The Hawaiian proverb, “I ka wā ma mua, ka wā ma hope,” teaches us that the future is in the past. With predicted increases in extreme weather events due to climate change, it is imperative that Lahaina be mindfully rebuilt. This includes prioritizing water uses to restore the area’s traditional biocultural landscape, such as its wetlands and streams, which would have provided natural firebreaks on that fateful day in August 2023. It also includes restoring the ‘ulu grove that once shaded and fed Lahaina while sustaining its hydrologic cycle.
Restoring Lahaina in an environmentally sensible and just way is no easy feat considering entrenched luxury development and resort interests.
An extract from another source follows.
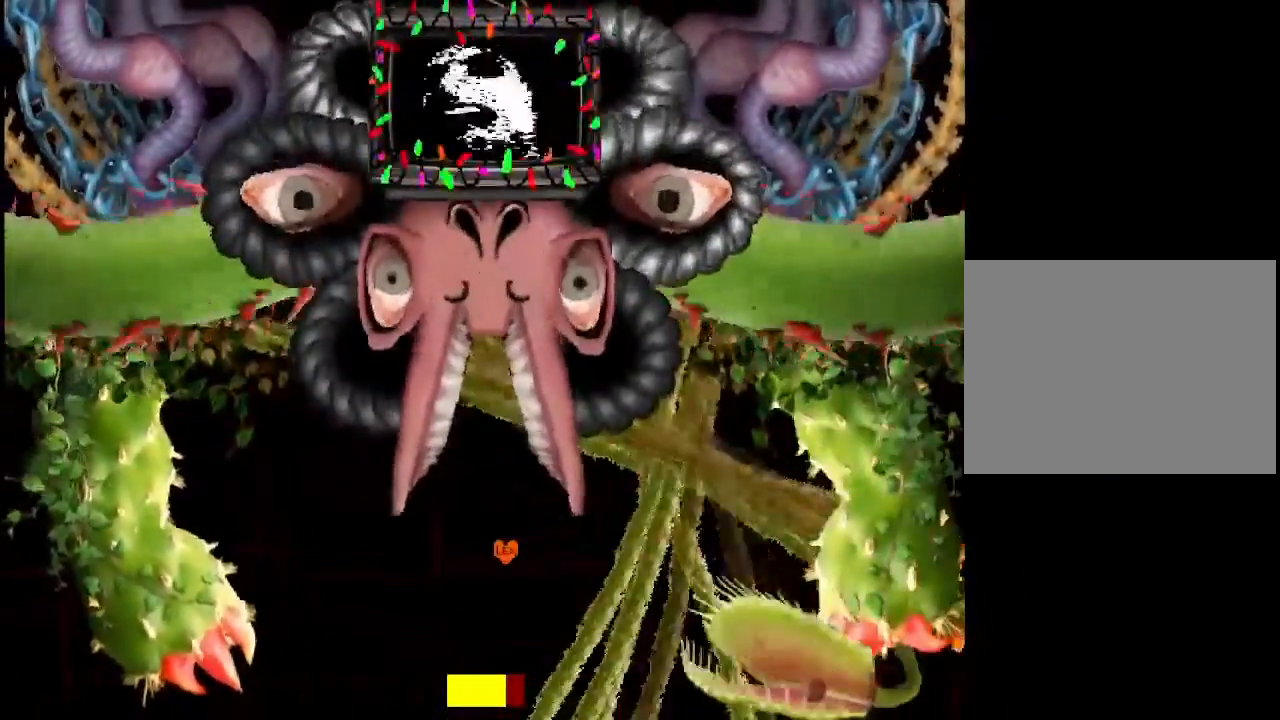
{"keys": ["left"], "events": [[200, "down", "up"]]}
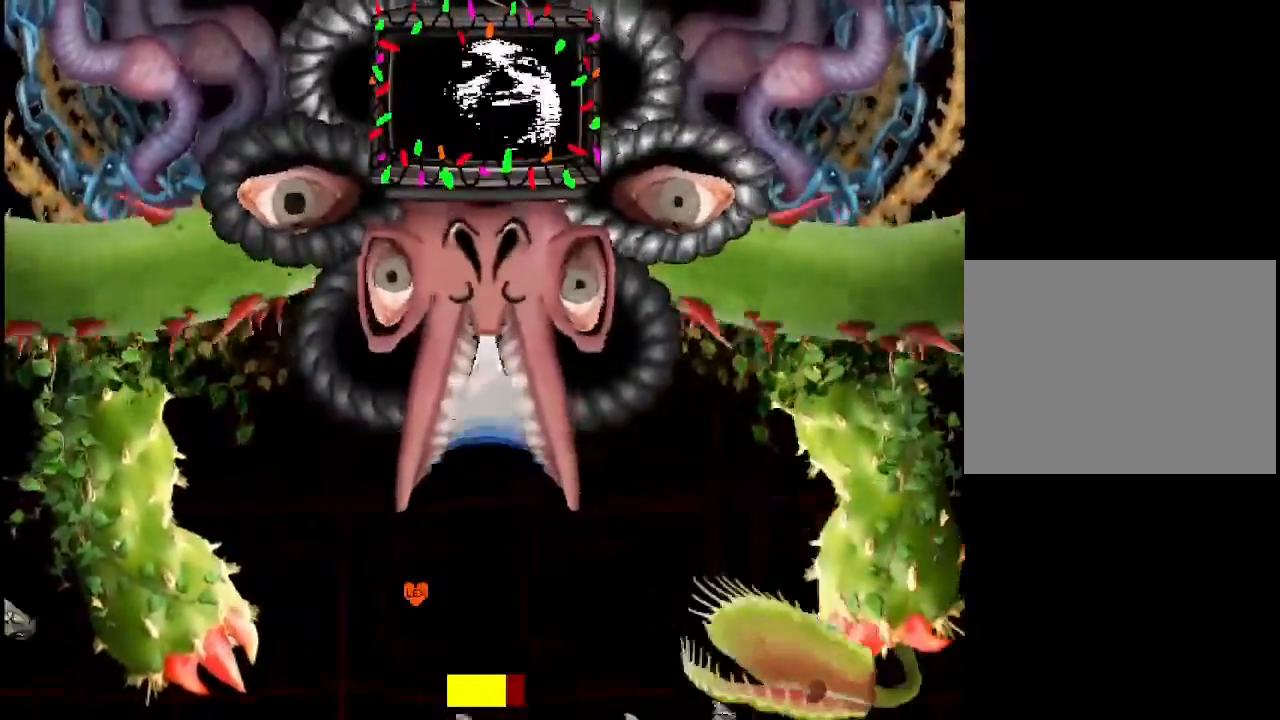
{"keys": [], "events": [[400, "left", "up"], [400, "up", "down"], [500, "up", "up"]]}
But after over 150 years of exploitation, this tragedy is a reckoning of Lahaina’s colonial history, plantation capitalism, and our new climate reality that uplifts the wisdom and potential of Kānaka Maoli biocultural resource management. How Lahaina recovers could be a model for resilient rebuilding in the wake of climate tragedies. Here, restorative justice prioritizes the health of the land and people while also beginning to redress the harms of colonialism.